(Transcribed page text)
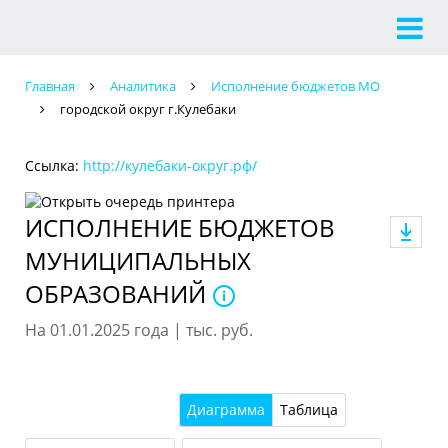
Главная
Аналитика
Исполнение бюджетов МО
городской округ г.Кулебаки
Ссылка:
http://кулебаки-округ.рф/
ИСПОЛНЕНИЕ БЮДЖЕТОВ
МУНИЦИПАЛЬНЫХ
ОБРАЗОВАНИЙ
На 01.01.2025 года | тыс. руб.
Диаграмма
Таблица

ABOUT THIS EXERCISE:
Can you write out all the rows above word for word, line by line, leaving out the pictures?

RESULT OF THE TASK:
Главная
Аналитика
Исполнение бюджетов МО
городской округ г.Кулебаки
Ссылка:
http://кулебаки-округ.рф/
ИСПОЛНЕНИЕ БЮДЖЕТОВ
МУНИЦИПАЛЬНЫХ
ОБРАЗОВАНИЙ
На 01.01.2025 года | тыс. руб.
Диаграмма
Таблица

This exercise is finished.